Lithium-Mediated Ammonia Synthesis from Water and Nitrogen Based on a Membrane-Free Immiscible Aqueous/Organic Hybrid Electrolyte System

Abstract

Lithium-mediated pathway provides a promising way for facile and selective dissociation of nitrogen for ammonia synthesis [1,2]. However, the prevailing electro-deposition of lithium, especially when coupled to the anodic oxygen evolution from water or hydroxide, presents disadvantages including the use of expensive Li-ion conducting ceramics[3] or high temperature operation of molten salts[1]. Herein, we reported a membrane-free electrochemical system for Li deposition which relies on the immiscibility of aqueous/organic electrolytes and demonstrated the applicability of the biphasic system for the realization of Li-mediated ammonia synthesis. The behavior of this system is not different from a LISICON-based cell,[1] especially thanks to the stability of the biphasic system.

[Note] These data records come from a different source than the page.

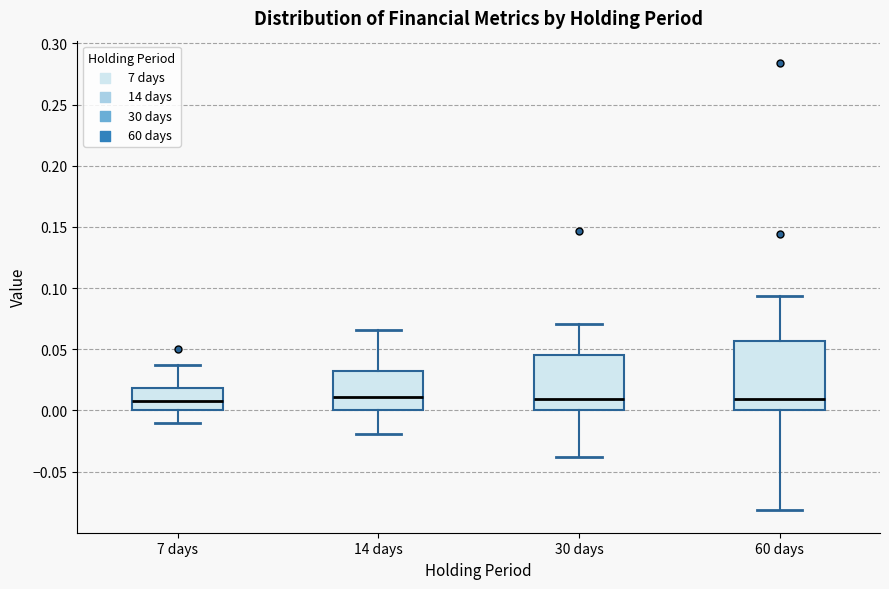

Which box is the tallest, from its lower edge to its upper edge?

60 days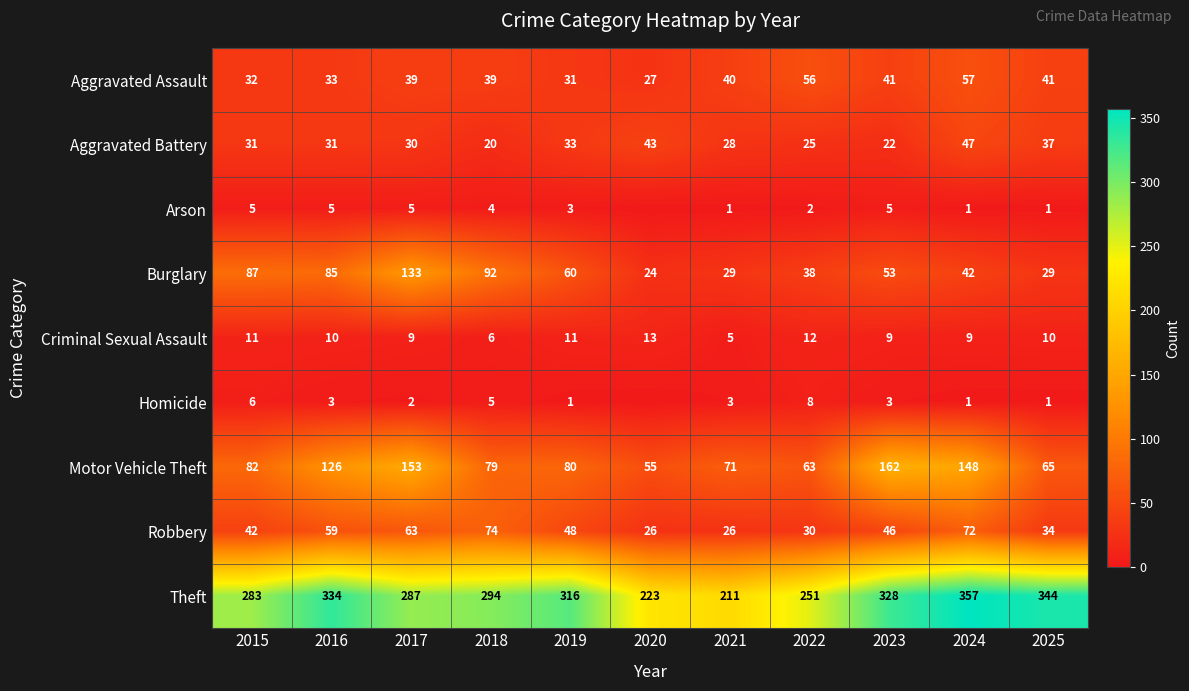

What is the difference between the Burglary values at 2020 and 2022?

14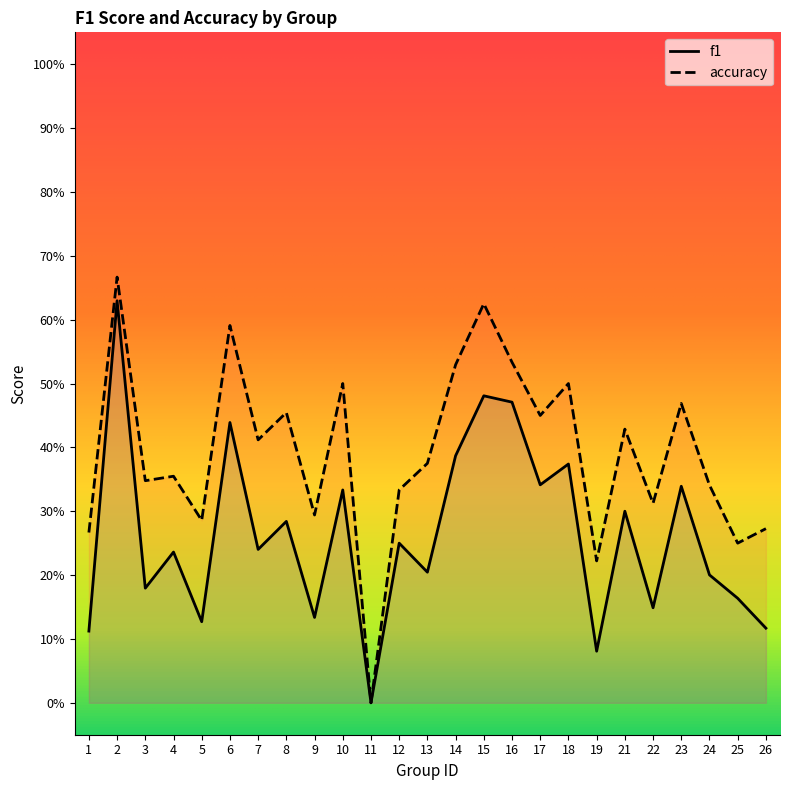

What are all the series names shown in the legend?

f1, accuracy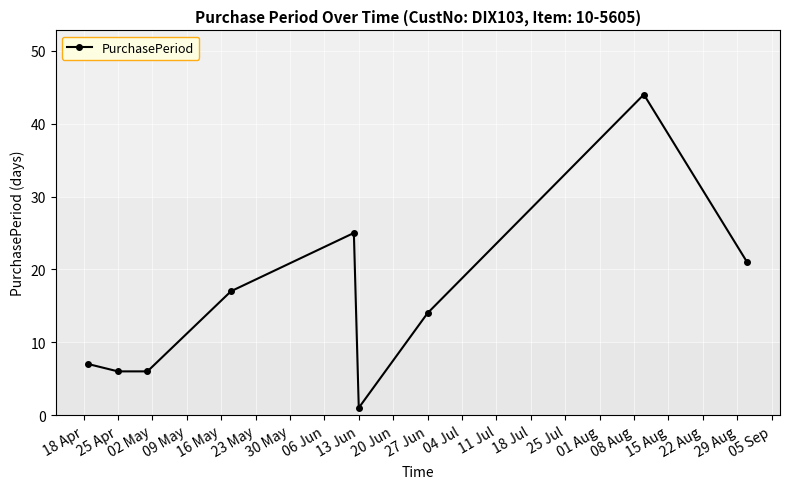

What is the maximum value shown in the chart?

44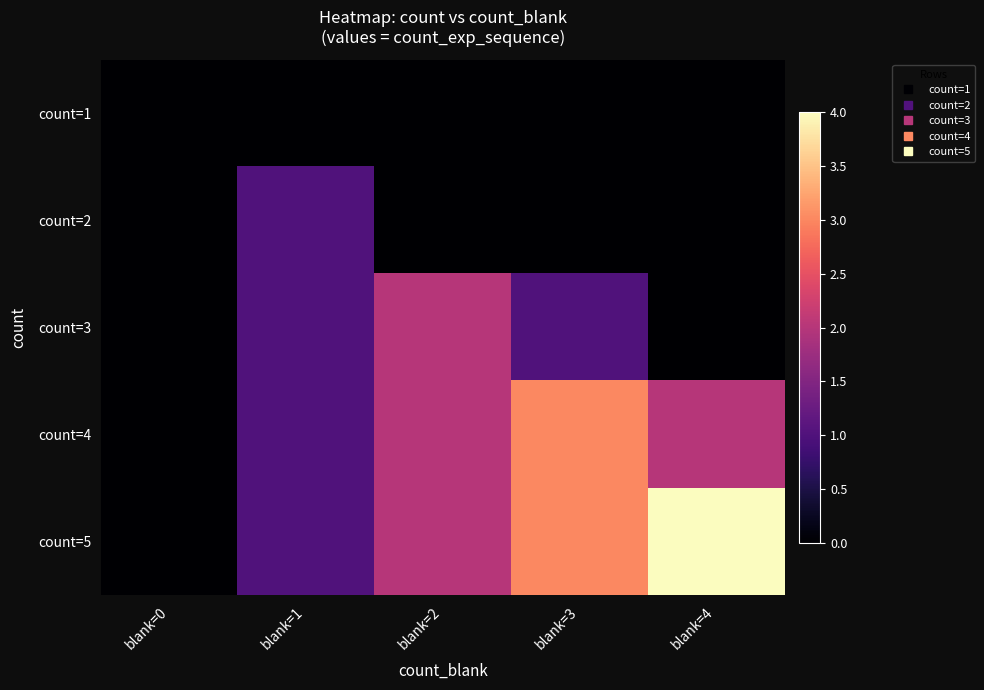

Count the number of data series in this chart.

5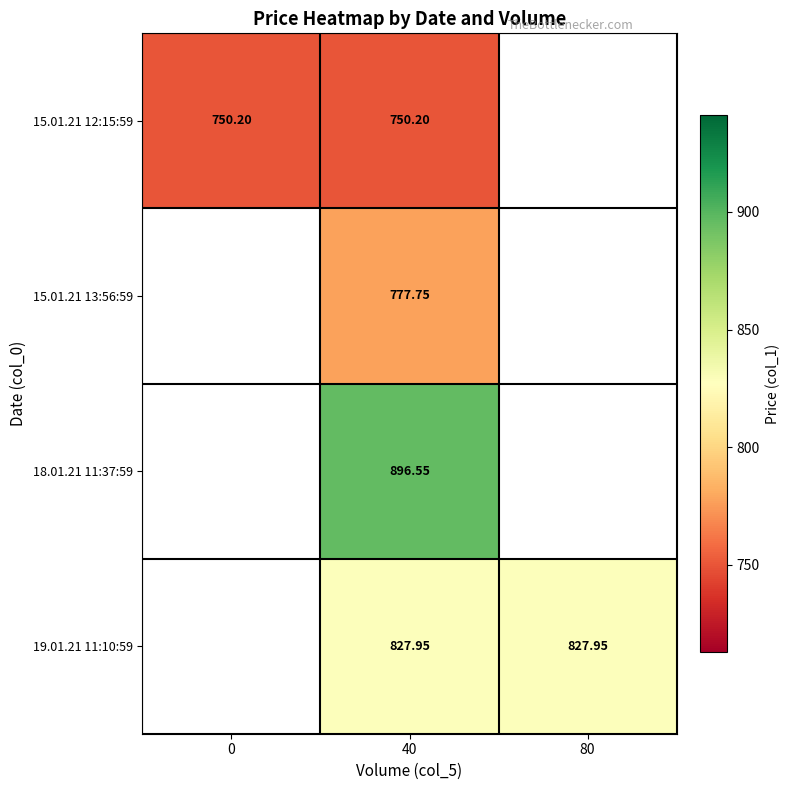

Is the value of 15.01.21 13:56:59 at 80 greater than the value of 15.01.21 12:15:59 at 40?

No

Rather, this system requires lower cell voltage (5.3 V in this study vs. 6.2 V in LISICON-based cell[3] at 5 mA cm-2), even without the need of expensive membrane, rendering it more economically favorable. The fairly decent FE and NH3 synthesis rate (57.2 % and 1.21 × 10-9 mol cm-2s-1, respectively) have been realized merely using one hybrid model electrolytes system (LiClO4 and PC-H2O) without any optimization. Judicious selection of immiscible electrolytes with better biphasic stability, higher conductivity, higher stability against Li (lower SEI formation), and applicability to a continuous, integrated process will achieve further improvements in the novel Li-mediated NH3 synthesis approach.